The data:

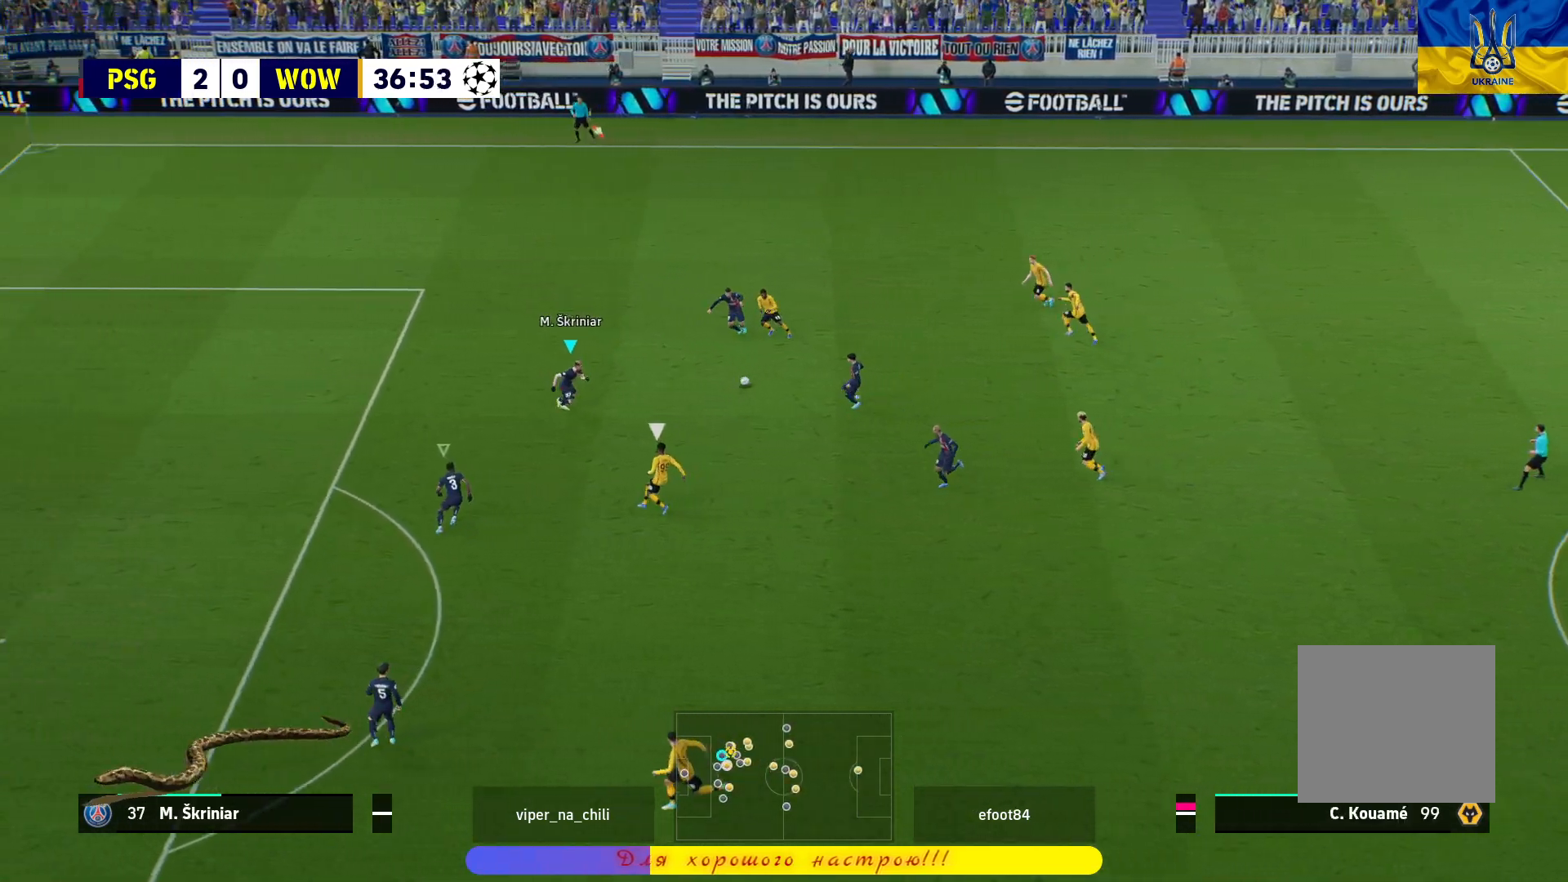
{"buttons": ["L2", "R1", "L3"], "left_stick": "down-right", "right_stick": "center", "events": []}
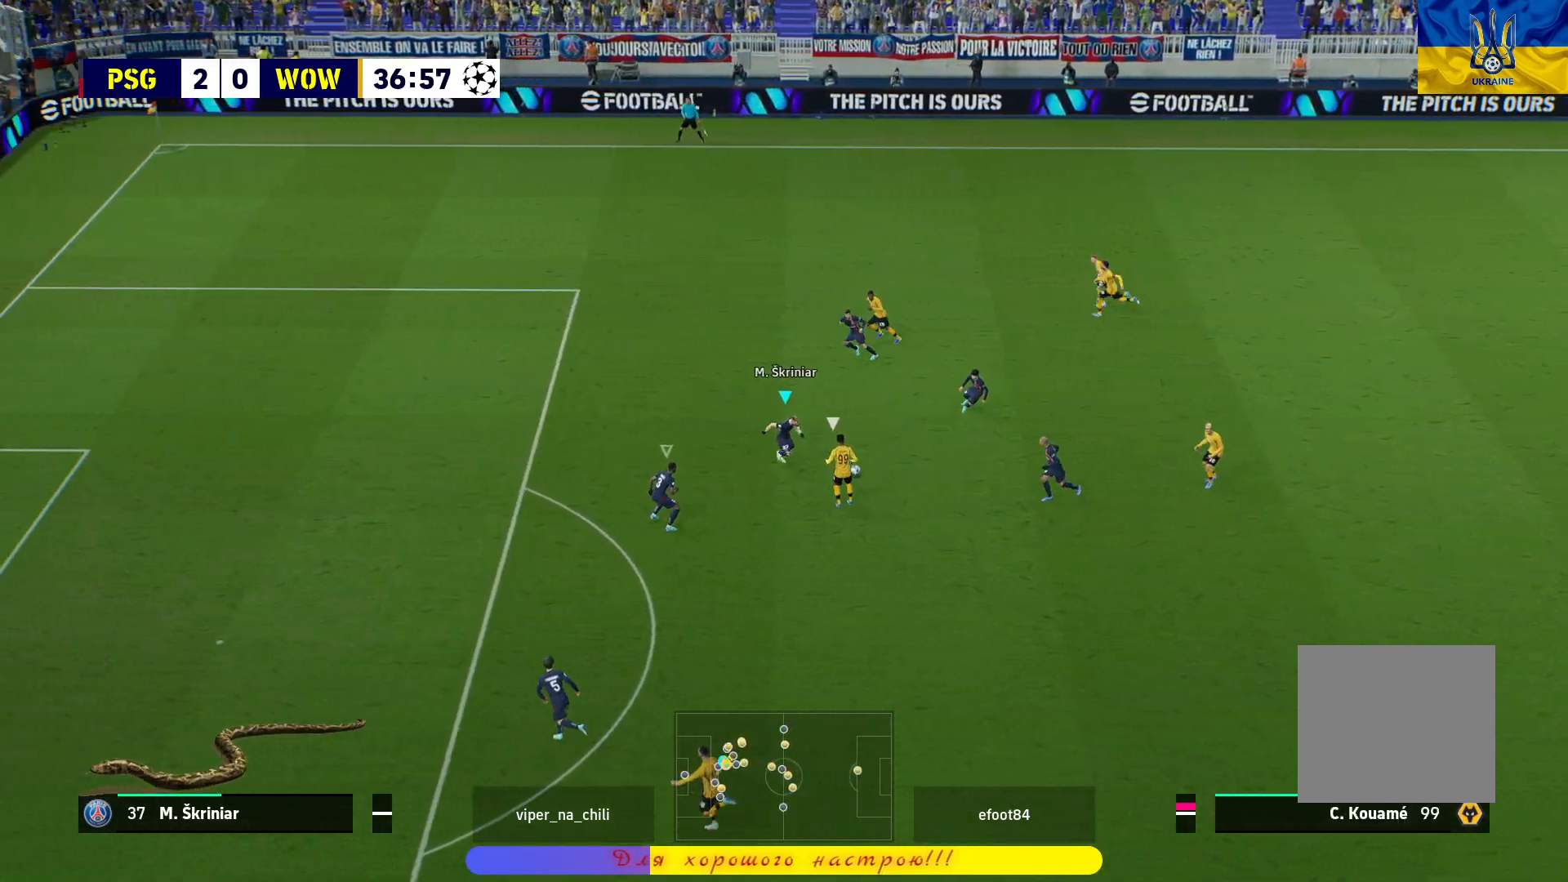
{"buttons": ["L2", "R1", "L3"], "left_stick": "down-right", "right_stick": "center", "events": []}
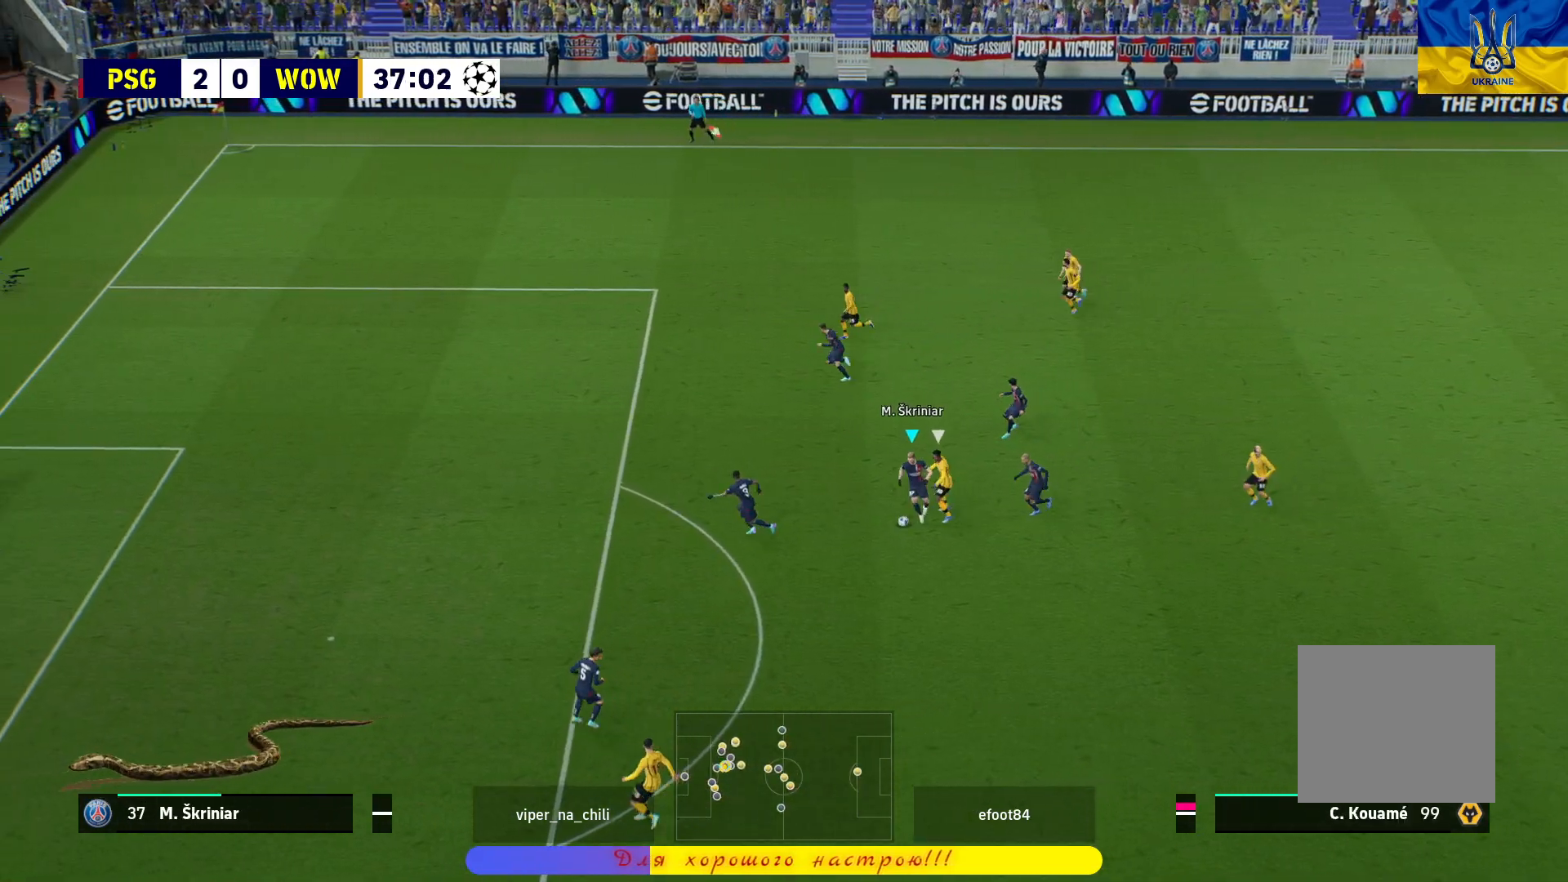
{"buttons": ["R1", "L3"], "left_stick": "down-right", "right_stick": "center", "events": [[367, "L2", "up"]]}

What to produce:
Nothing but an exact copy of the data, without its images, should make up your answer.

Task result:
{"buttons": ["L2", "R1", "L3"], "left_stick": "down-right", "right_stick": "center", "events": []}
{"buttons": ["L2", "R1", "L3"], "left_stick": "down-right", "right_stick": "center", "events": []}
{"buttons": ["R1", "L3"], "left_stick": "down-right", "right_stick": "center", "events": [[367, "L2", "up"]]}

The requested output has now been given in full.